**MATERIAL SUPPLIED**.
_ _ _ _
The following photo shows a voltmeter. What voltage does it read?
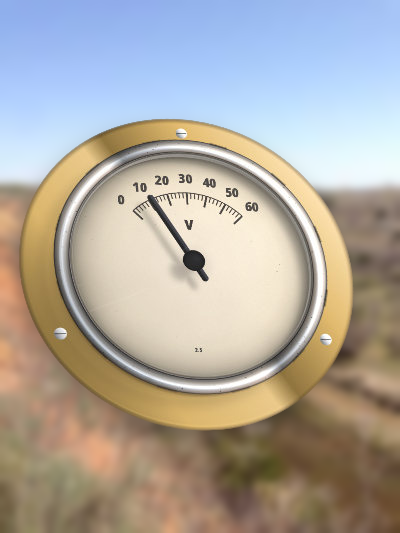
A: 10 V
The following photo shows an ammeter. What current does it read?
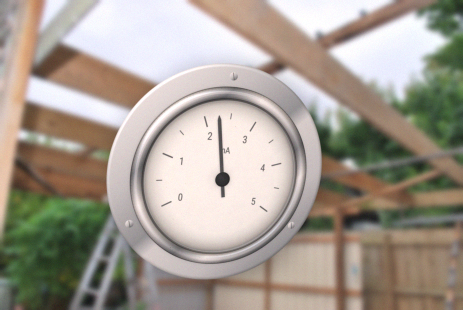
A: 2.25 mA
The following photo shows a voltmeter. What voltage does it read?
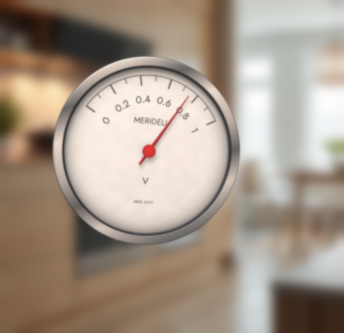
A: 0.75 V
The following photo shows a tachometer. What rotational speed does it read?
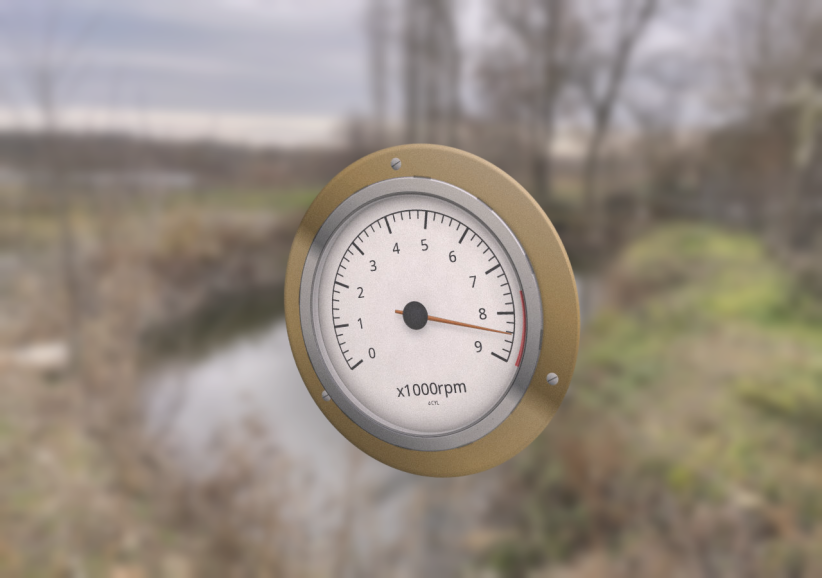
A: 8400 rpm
_ _ _ _
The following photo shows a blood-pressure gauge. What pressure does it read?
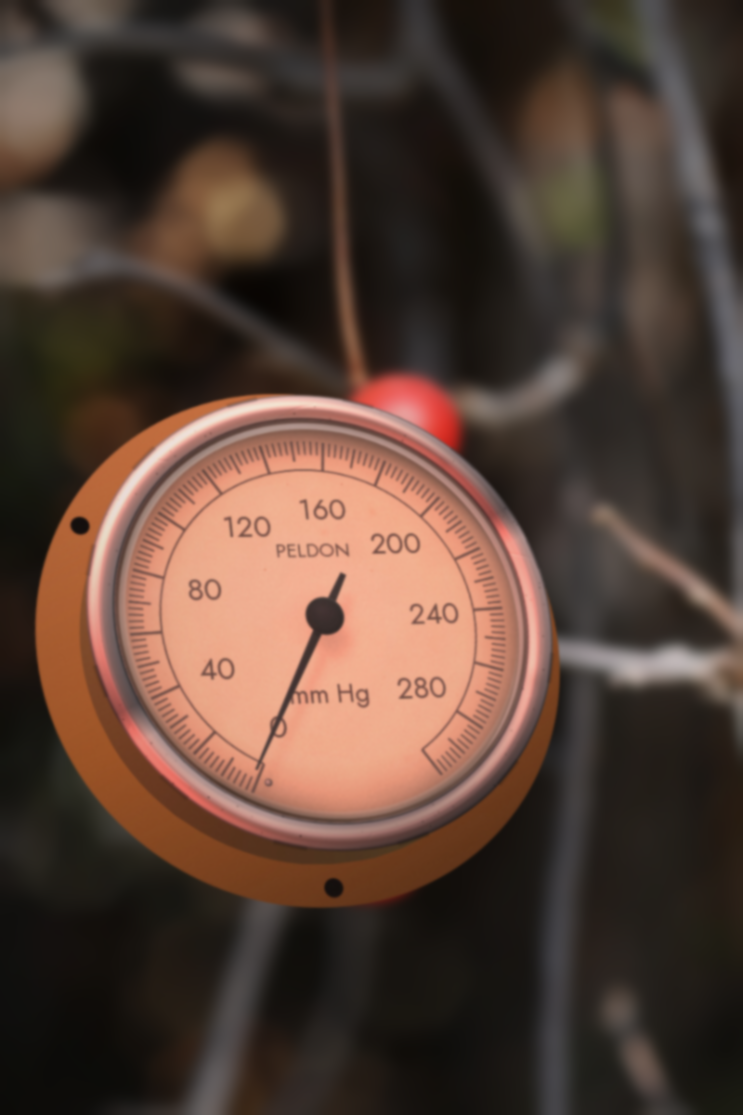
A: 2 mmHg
_ _ _ _
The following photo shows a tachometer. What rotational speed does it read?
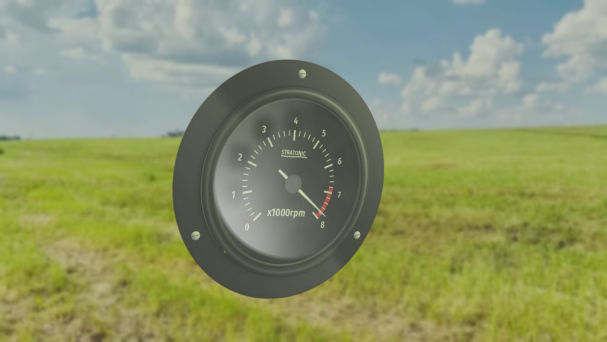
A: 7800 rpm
_ _ _ _
Transcribe the records word for word, from the line containing "The following photo shows an" through the line containing "A: 8400 rpm", including both of those lines. Leave out the pictures.

The following photo shows an ammeter. What current does it read?
A: 2.25 mA
The following photo shows a voltmeter. What voltage does it read?
A: 0.75 V
The following photo shows a tachometer. What rotational speed does it read?
A: 8400 rpm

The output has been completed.